Update on Aug 2, 2019: Added to the end explaining our kernel patch and additional details we found.
On June 17, three vulnerabilities in Linux’s networking stack were published. The most severe one could allow remote attackers to impact the system’s availability. We believe in offering the most secure image available to our customers, so we quickly applied a kernel patch to address the issues.
Since the kernel patch was applied, we have observed certain workloads experiencing unexpected, nondeterministic performance regressions on the Amazon Web Services (AWS) platform, manifesting in the form of lengthy or hung writes to S3. We have not observed any performance regressions on Microsoft Azure. Even though these regressions can be observed in less than 0.2% of cases, we wanted to share with you what we have found so far and a mitigation strategy.
The behavior can manifest in any Databricks Runtime / Apache Spark version. Affected customers will see Spark jobs running on Databricks clusters slow down and potentially “hang” for 15 minutes, or fail entirely due to timeout, when writing to Amazon S3. Customers may see a stack trace similar to this in Databricks cluster logs:
org.apache.spark.SparkException: ... truncated ... Caused by: com.amazonaws.services.s3.model.AmazonS3Exception: Your socket connection to the server was not read from or written to within the timeout period. Idle connections will be closed.
Customers can also look at the Spark web UI and see one or more tasks taking an abnormally long time compared with most other tasks of the same stage.
Since the security patch was applied to the Databricks platform on June 24th, any change in performance would coincide precisely with that date. Jobs that performed normally on (or after) June 24th and later experienced a performance regression would be unrelated to this issue.
The TCP SACK DoS vulnerability was disclosed on June 17, 2019. It enables a remote attacker to trigger a kernel panic on a server that is accepting traffic on a port.
Our Infrastructure Security Team immediately triaged the issue and decided to ship the patch to this CVE in our regular security release train. We shipped this update in the form of a new Amazon Machine Image (AMI), which forms the base image for the operating system on which we run LXC containers containing the Databricks Runtime.
Shortly after rolling out the patch, we identified nondeterministic abnormalities in a very small subset of our internal benchmarks and in some customer jobs. For example, short 5-minute data processing jobs that write to Amazon S3 were taking up to an hour to finish.
Using the reproduction from our internal benchmarks, we analyzed network traffic between Databricks clusters and Amazon S3. Clusters without the patch exhibited the expected behavior when writing to Amazon S3, consistently completing writes in less than 90 seconds:
However, the same code running on clusters with the security patch experienced short periods of data transfer to Amazon S3 followed by long periods of inactivity. Here is an example job that took over 15 minutes to complete:
We are still actively investigating the issue in order to determine the root cause. Fixing this non-deterministic performance regression might require another OS-level patch.
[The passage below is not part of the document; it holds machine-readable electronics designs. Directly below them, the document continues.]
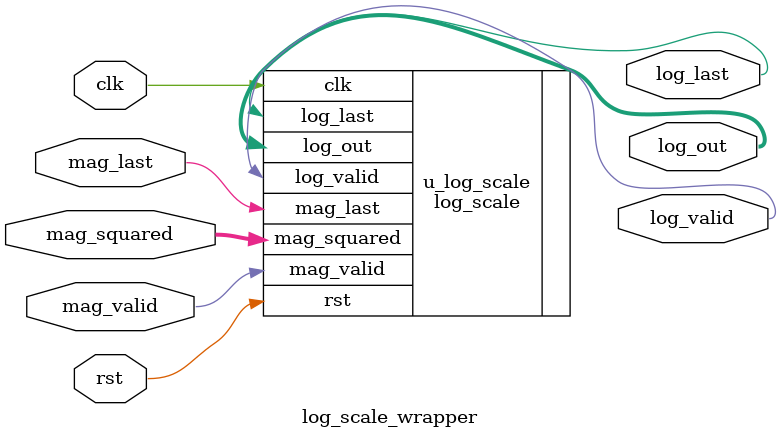
<source format=v>
module log_scale_wrapper (
    input  wire        clk,
    input  wire        rst,

    input  wire [31:0] mag_squared,
    input  wire        mag_valid,
    input  wire        mag_last,

    output wire [7:0]  log_out,
    output wire        log_valid,
    output wire        log_last
);

    log_scale u_log_scale (
        .clk(clk),
        .rst(rst),
        .mag_squared(mag_squared),
        .mag_valid(mag_valid),
        .mag_last(mag_last),
        .log_out(log_out),
        .log_valid(log_valid),
        .log_last(log_last)
    );

endmodule

</source>
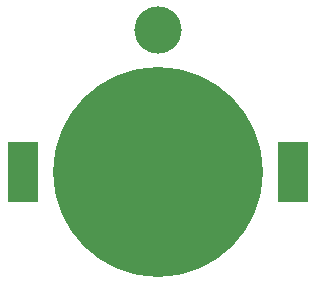
<source format=gbs>
G04 #@! TF.FileFunction,Soldermask,Bot*
%FSLAX46Y46*%
G04 Gerber Fmt 4.6, Leading zero omitted, Abs format (unit mm)*
G04 Created by KiCad (PCBNEW 4.0.7) date 06/29/18 14:26:30*
%MOMM*%
%LPD*%
G01*
G04 APERTURE LIST*
%ADD10C,0.100000*%
%ADD11C,4.000000*%
%ADD12C,17.780000*%
%ADD13R,2.540000X5.080000*%
G04 APERTURE END LIST*
D10*
D11*
X207645000Y-81280000D03*
D12*
X207645000Y-93345000D03*
D13*
X219075000Y-93345000D03*
X196215000Y-93345000D03*
M02*

</source>
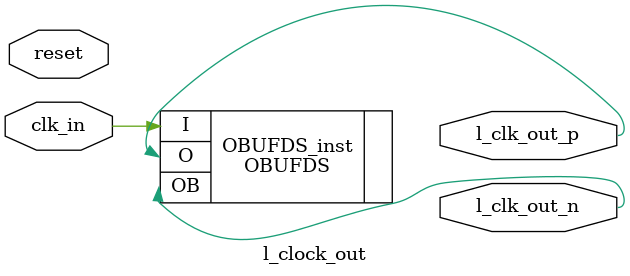
<source format=v>
`timescale 1ns / 1ps


module l_clock_out(
    input wire clk_in,        // Input clock signal
    input wire reset,         // Reset signal
    output wire l_clk_out_p,    // Positive LVDS clock output
    output wire l_clk_out_n     // Negative LVDS clock output
);

    // Internal signals

// OBUFDS: Differential Output Buffer
//         7 Series
// Xilinx HDL Language Template, version 2025.1

OBUFDS #(
   .IOSTANDARD("LVDS_25"), // Specify the output I/O standard  LVDS_25
   .SLEW("SLOW")           // Specify the output slew rate
) OBUFDS_inst (
   .O(l_clk_out_p),     // Diff_p output (connect directly to top-level port)
   .OB(l_clk_out_n),   // Diff_n output (connect directly to top-level port)
   .I(clk_in)      // Buffer input
);

// End of OBUFDS_inst instantiation

endmodule
</source>
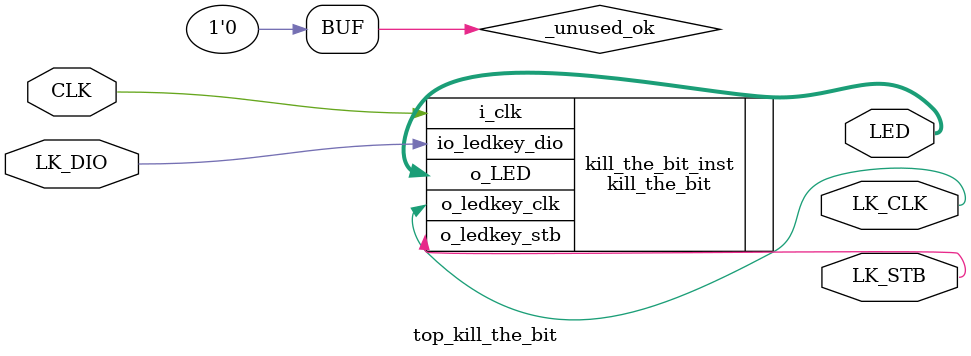
<source format=sv>
`default_nettype none
`timescale 1ns / 1ps

module top_kill_the_bit
(
	input wire CLK,
	
	output logic LK_CLK,
	inout  wire  LK_DIO,
	output logic LK_STB,
	
	output logic [7:0] LED
);

kill_the_bit
#(
	.CLOCK_FREQ_MHz(12)
)
kill_the_bit_inst
(
	.i_clk(CLK),
	.o_ledkey_clk(LK_CLK),
	.o_ledkey_stb(LK_STB),
	.io_ledkey_dio(LK_DIO),
	.o_LED(LED)
);

wire _unused_ok = &{1'b1, 1'b0};

endmodule

</source>
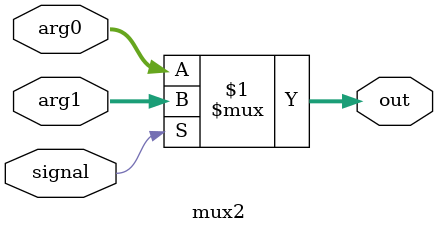
<source format=v>
`timescale 1ns / 1ps


module mux2 #(parameter WIDTH = 31)(
    input wire[WIDTH - 1 : 0] arg0, arg1,
    input wire signal,
    output wire[WIDTH - 1 : 0] out
    );

    assign out = signal ? arg1 : arg0;

endmodule

</source>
In the meantime, security is our default and we will continue to ship the most secure kernel we can offer. We will share with you updates as soon as we have them.
Fortunately, Spark and Databricks’ platform have been designed from the beginning to mitigate these types of long-tail distributed system problems. Customers can turn on task speculation in Apache Spark by setting “spark.speculation” to “true” in their cluster configuration to mitigate this issue. This capability was designed initially to mitigate stragglers, in the case of machine slowdowns. When speculation is turned on, Spark will launch a replica of the long-running slow task and retry it, with a high likelihood that the replica task will finish quickly without hitting the performance regression.
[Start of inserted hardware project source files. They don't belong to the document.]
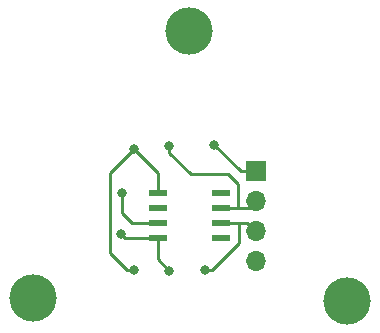
<source format=gbr>
G04 #@! TF.GenerationSoftware,KiCad,Pcbnew,5.0.2-bee76a0~70~ubuntu18.04.1*
G04 #@! TF.CreationDate,2018-11-28T18:49:55+01:00*
G04 #@! TF.ProjectId,AS5600_moveo_4_circ,41533536-3030-45f6-9d6f-76656f5f345f,rev?*
G04 #@! TF.SameCoordinates,Original*
G04 #@! TF.FileFunction,Copper,L2,Bot*
G04 #@! TF.FilePolarity,Positive*
%FSLAX46Y46*%
G04 Gerber Fmt 4.6, Leading zero omitted, Abs format (unit mm)*
G04 Created by KiCad (PCBNEW 5.0.2-bee76a0~70~ubuntu18.04.1) date mié 28 nov 2018 18:49:55 CET*
%MOMM*%
%LPD*%
G01*
G04 APERTURE LIST*
G04 #@! TA.AperFunction,ComponentPad*
%ADD10R,1.700000X1.700000*%
G04 #@! TD*
G04 #@! TA.AperFunction,ComponentPad*
%ADD11O,1.700000X1.700000*%
G04 #@! TD*
G04 #@! TA.AperFunction,SMDPad,CuDef*
%ADD12R,1.550000X0.600000*%
G04 #@! TD*
G04 #@! TA.AperFunction,ViaPad*
%ADD13C,4.000000*%
G04 #@! TD*
G04 #@! TA.AperFunction,ViaPad*
%ADD14C,0.800000*%
G04 #@! TD*
G04 #@! TA.AperFunction,Conductor*
%ADD15C,0.250000*%
G04 #@! TD*
G04 APERTURE END LIST*
D10*
G04 #@! TO.P,J1,1*
G04 #@! TO.N,5V*
X153276300Y-80886300D03*
D11*
G04 #@! TO.P,J1,2*
G04 #@! TO.N,SDA*
X153276300Y-83426300D03*
G04 #@! TO.P,J1,3*
G04 #@! TO.N,SCL*
X153276300Y-85966300D03*
G04 #@! TO.P,J1,4*
G04 #@! TO.N,GND*
X153276300Y-88506300D03*
G04 #@! TD*
D12*
G04 #@! TO.P,U1,1*
G04 #@! TO.N,5V*
X144962900Y-86537800D03*
G04 #@! TO.P,U1,2*
G04 #@! TO.N,+3V3*
X144962900Y-85267800D03*
G04 #@! TO.P,U1,3*
G04 #@! TO.N,N/C*
X144962900Y-83997800D03*
G04 #@! TO.P,U1,4*
G04 #@! TO.N,GND*
X144962900Y-82727800D03*
G04 #@! TO.P,U1,5*
G04 #@! TO.N,N/C*
X150362900Y-82727800D03*
G04 #@! TO.P,U1,6*
G04 #@! TO.N,SDA*
X150362900Y-83997800D03*
G04 #@! TO.P,U1,7*
G04 #@! TO.N,SCL*
X150362900Y-85267800D03*
G04 #@! TO.P,U1,8*
G04 #@! TO.N,N/C*
X150362900Y-86537800D03*
G04 #@! TD*
D13*
G04 #@! TO.N,*
X134391400Y-91617800D03*
X147655280Y-69054974D03*
X161013140Y-91912440D03*
D14*
G04 #@! TO.N,5V*
X145961100Y-89319100D03*
X149783800Y-78663800D03*
X141871700Y-86233000D03*
G04 #@! TO.N,GND*
X142976600Y-89268300D03*
X142951200Y-79032100D03*
G04 #@! TO.N,+3V3*
X141922500Y-82727800D03*
G04 #@! TO.N,SDA*
X145961100Y-78740000D03*
G04 #@! TO.N,SCL*
X148996400Y-89268300D03*
G04 #@! TD*
D15*
G04 #@! TO.N,5V*
X142176500Y-86537800D02*
X141871700Y-86233000D01*
X144962900Y-86537800D02*
X142176500Y-86537800D01*
X144962900Y-88320900D02*
X145961100Y-89319100D01*
X144962900Y-86537800D02*
X144962900Y-88320900D01*
X152006300Y-80886300D02*
X153276300Y-80886300D01*
X149783800Y-78663800D02*
X152006300Y-80886300D01*
G04 #@! TO.N,GND*
X144962900Y-81043800D02*
X142951200Y-79032100D01*
X144962900Y-82727800D02*
X144962900Y-81043800D01*
X142551201Y-79432099D02*
X142951200Y-79032100D01*
X140957300Y-81026000D02*
X142551201Y-79432099D01*
X140957300Y-87814685D02*
X140957300Y-81026000D01*
X142976600Y-89268300D02*
X142410915Y-89268300D01*
X142410915Y-89268300D02*
X140957300Y-87814685D01*
G04 #@! TO.N,+3V3*
X142786100Y-85267800D02*
X144962900Y-85267800D01*
X141922500Y-82727800D02*
X141922500Y-84404200D01*
X141922500Y-84404200D02*
X142786100Y-85267800D01*
G04 #@! TO.N,SDA*
X152704800Y-83997800D02*
X153276300Y-83426300D01*
X145961100Y-79305685D02*
X147757615Y-81102200D01*
X145961100Y-78740000D02*
X145961100Y-79305685D01*
X151803100Y-81953100D02*
X151803100Y-83997800D01*
X150952200Y-81102200D02*
X151803100Y-81953100D01*
X147757615Y-81102200D02*
X150952200Y-81102200D01*
X150362900Y-83997800D02*
X151803100Y-83997800D01*
X151803100Y-83997800D02*
X152704800Y-83997800D01*
G04 #@! TO.N,SCL*
X152577800Y-85267800D02*
X153276300Y-85966300D01*
X151853900Y-86976485D02*
X151853900Y-85267800D01*
X149562085Y-89268300D02*
X151853900Y-86976485D01*
X150362900Y-85267800D02*
X151853900Y-85267800D01*
X148996400Y-89268300D02*
X149562085Y-89268300D01*
X151853900Y-85267800D02*
X152577800Y-85267800D01*
G04 #@! TD*
M02*

</source>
For customers that do not want to leverage task speculation and can accept a different security threat model, our support team can work with you to provide alternate mitigation strategies. Please contact your Account Manager or email@example.com if you are affected and require assistance identifying a workaround.
Update on Aug 2, 2019
Our AMIs use an unmodified Ubuntu 16.04 image for the OS, which is backed by the Linux 4.4.0 kernel. Our sockets use TCP SACKs by default (S3 servers do as well), so we patched the TCP SACKs vulnerability by updating from 4.4.0-1084-aws #94-Ubuntu to 4.4.0-1085-aws #96-Ubuntu. As we continued to track the issue, we learned that 4.4.0-1087-aws #98-Ubuntu included three more TCP SACKs related patches. One of those patches was meant to fix the performance of sockets with low SO_SNDBUF. While we use the default SO_SNDBUF of 16KB, we applied the updates but did not see any improvements. An additional upstream patch was made on July 19 to fix another corner case for low SO_SNDBUF sockets. As it has not yet been incorporated into Ubuntu 16.04, but we built a custom image with that patch and it resolved the networking performance issues. We will follow up with a more detailed analysis.